The numbers are big as well. The B200, packed with 208 billion transistors, can deliver up to 20 petaflops of FP4 compute power. Huang noted that it would take 8,000 Hopper GPUs – consuming 15 megawatts of power – to train a 1.8 trillion-parameter model. Such a job will take 2,000 Blackwell GPUs and consume only four megawatts.
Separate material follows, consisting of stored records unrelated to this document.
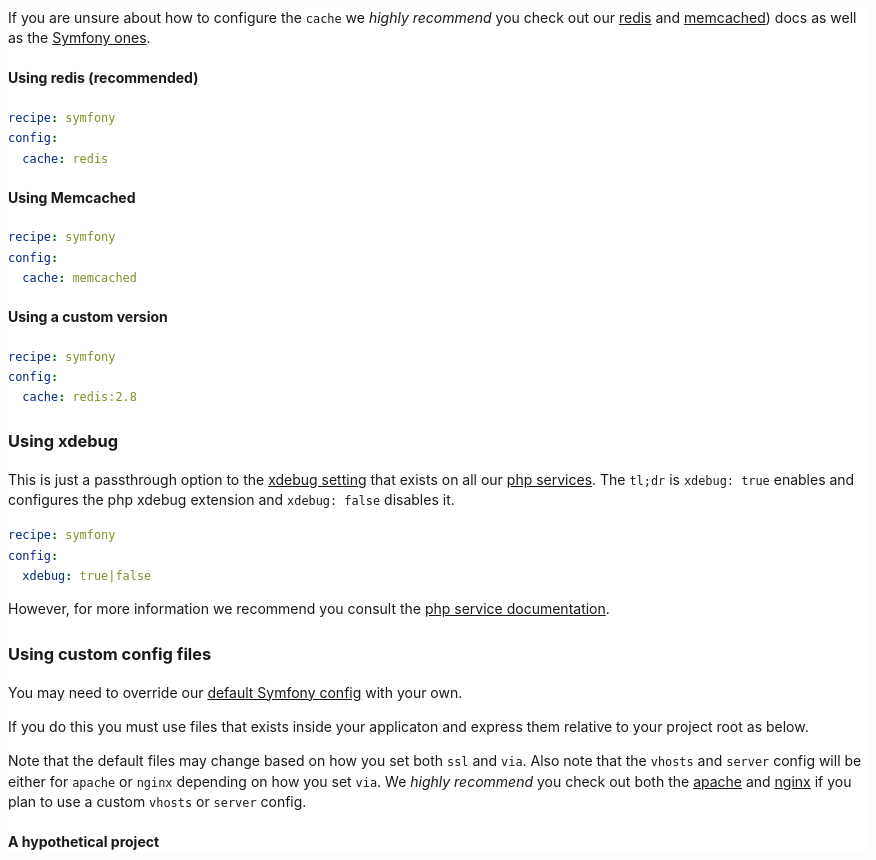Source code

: If you are unsure about how to configure the `cache` we *highly recommend* you check out our [redis](./redis.html) and [memcached](./memcached.html)) docs as well as the [Symfony ones](https://symfony.com/doc/current/cache.html).

#### Using redis (recommended)

```yaml
recipe: symfony
config:
  cache: redis
```

#### Using Memcached

```yaml
recipe: symfony
config:
  cache: memcached
```

#### Using a custom version

```yaml
recipe: symfony
config:
  cache: redis:2.8
```

### Using xdebug

This is just a passthrough option to the [xdebug setting](./php.html#toggling-xdebug) that exists on all our [php services](./php.html). The `tl;dr` is `xdebug: true` enables and configures the php xdebug extension and `xdebug: false` disables it.

```yaml
recipe: symfony
config:
  xdebug: true|false
```

However, for more information we recommend you consult the [php service documentation](./php.html).

### Using custom config files

You may need to override our [default Symfony config](https://github.com/lando/lando/tree/master/plugins/lando-recipes/recipes/symfony) with your own.

If you do this you must use files that exists inside your applicaton and express them relative to your project root as below.

Note that the default files may change based on how you set both `ssl` and `via`. Also note that the `vhosts` and `server` config will be either for `apache` or `nginx` depending on how you set `via`. We *highly recommend* you check out both the [apache](./apache.html#configuration) and [nginx](./nginx.html#configuration) if you plan to use a custom `vhosts` or `server` config.

#### A hypothetical project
Meanwhile the GB200 Superchip will deliver 30 times the performance of a H100 GPU to run LLM inference workloads, with the CEO saying it will reduce the cost and power consumption by as much as 25 times. For a model with 175 billion parameters, the GB200 will offer seven times the performance of a Hopper GPU, through it also will deliver up to four times the speed for training.
The Cost of AI Processing
None of this will come cheap. Huang told CNBC that Blackwell GPUs will cost between $30,000 and $40,000, saying that Nvidia needed to “invent some new technology to make it possible” and spent about $10 billion in R&D to make it happen. Such advancements include a second-generation transformer engine that uses four bits per neuron rather than eight, which essentially doubles the compute and bandwidth capabilities as well as the model size. In addition, the newest NVLink switch vastly improves the communication between 576 GPUs via 1.8TB/s bandwidth.
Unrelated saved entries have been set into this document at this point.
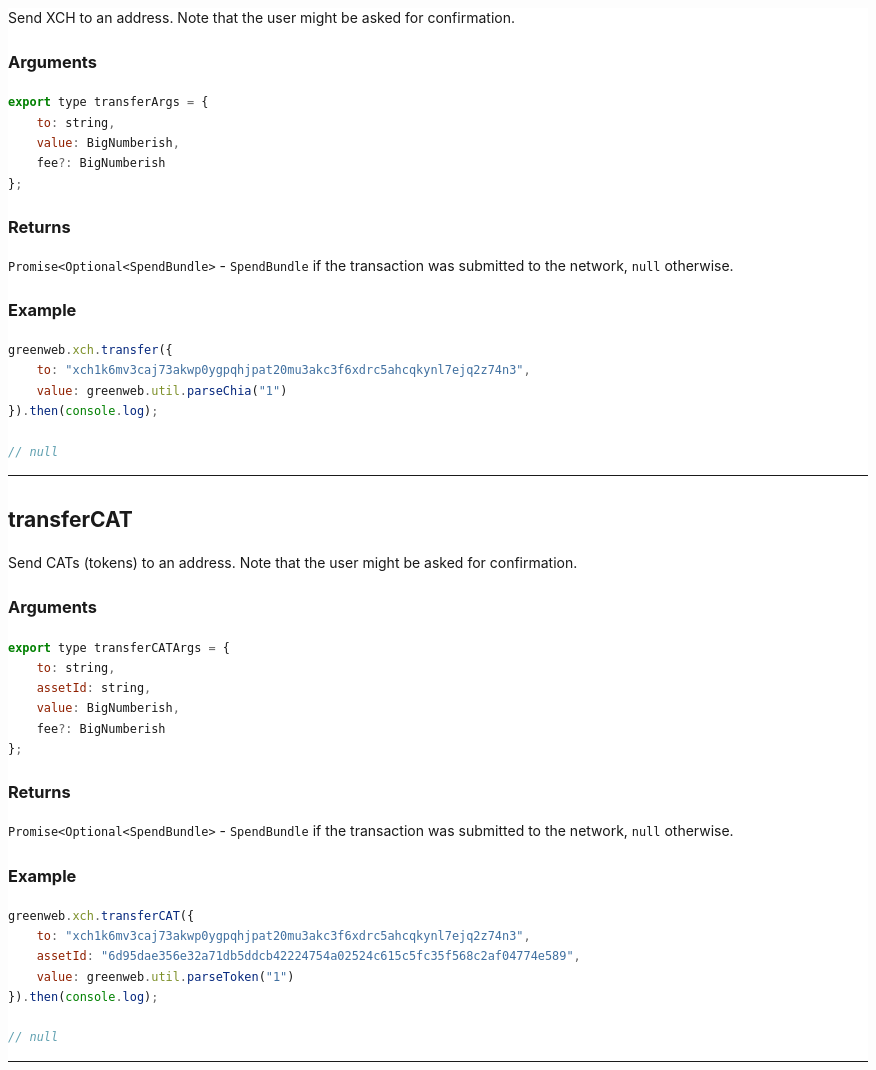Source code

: Send XCH to an address. Note that the user might be asked for confirmation.

### Arguments

```js
export type transferArgs = {
    to: string,
    value: BigNumberish,
    fee?: BigNumberish
};
```

### Returns

`Promise<Optional<SpendBundle>` - `SpendBundle` if the transaction was submitted to the network, `null` otherwise.

### Example

```js
greenweb.xch.transfer({
    to: "xch1k6mv3caj73akwp0ygpqhjpat20mu3akc3f6xdrc5ahcqkynl7ejq2z74n3",
    value: greenweb.util.parseChia("1")
}).then(console.log);

// null
```
---

## transferCAT

Send CATs (tokens) to an address. Note that the user might be asked for confirmation.

### Arguments

```js
export type transferCATArgs = {
    to: string,
    assetId: string,
    value: BigNumberish,
    fee?: BigNumberish
};
```

### Returns

`Promise<Optional<SpendBundle>` - `SpendBundle` if the transaction was submitted to the network, `null` otherwise.

### Example

```js
greenweb.xch.transferCAT({
    to: "xch1k6mv3caj73akwp0ygpqhjpat20mu3akc3f6xdrc5ahcqkynl7ejq2z74n3",
    assetId: "6d95dae356e32a71db5ddcb42224754a02524c615c5fc35f568c2af04774e589",
    value: greenweb.util.parseToken("1")
}).then(console.log);

// null
```

---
However, Nvidia plans to sell Blackwell chips as part of larger infrastructure stacks, such as its newest DGX SuperPOD supercomputer powered by 36 GB200 GPUs, which will come with a liquid-cooled architecture and deliver 11.5 exaflops of compute performance, so the cost of the actual GPUs will likely vary.
Into the Cloud
In addition, Blackwell will find its way into the cloud. Top cloud providers Amazon Web Services, Microsoft Azure, Google Cloud and Oracle said at the Nvidia show that they will incorporate the GPUs into their infrastructures.
This makes sense, given that the bulk of AI work is being done in the cloud, with most enterprises being unable or unwilling to spend the massive amounts of money it would take to bring the infrastructure, software and talent in-house. According to a report in January by cloud security provider Wiz, more than 70% of organizations use managed AI services and that self-hosted AI software development kits (SDKs) and tools are found in cloud environments. In addition, 42% also are choosing to self-host AI models.
“Blackwell is not a chip,” Huang said. “Blackwell is the name of a platform. People think we make GPUs. And we do. But GPUs do not look the way they used to.”
Nvidia Leans Further into Microservices
Another key AI capability Nvidia introduced was the Nvidia Inference Microservice – or NIM – which is designed to help developers more quickly deploy generative AI applications on their own platforms by bundling everything they need, from AI models to code. NIMs follow other microservices that Nvidia has introduced for AI workloads.
The aim is to help companies that increasingly are moving beyond just testing LLMs and are now deploying them. NIMs put a lot of the integration needs –such as SDKs, libraries, and tools – into microservices for everything from data processing and high-performance computing (HPC) to guardrails and retrieval-augmented generation (RAG), with the microservices offered through Nvidia’s CUDA-X program.
NIMs take “all of the software work that we’ve done over the last few years and puts it together in a package, where we take a model and we put the model in a container as a microservice,” Manuvir Das, Nvidia’s vice president of enterprise computing, told journalists in a briefing before GTC started. “We package it together with the optimized inference engines that we produce every night at Nvidia across a range of GPUs.”
The cloud-native microservices that are optimized for inference work on more than two dozen AI models from both Nvidia and various partners. The NIMs are built atop Nvidia’s CUDA software platform. The company unveiled more than two dozen NIMs for the health care field and as CUDA-X microservices.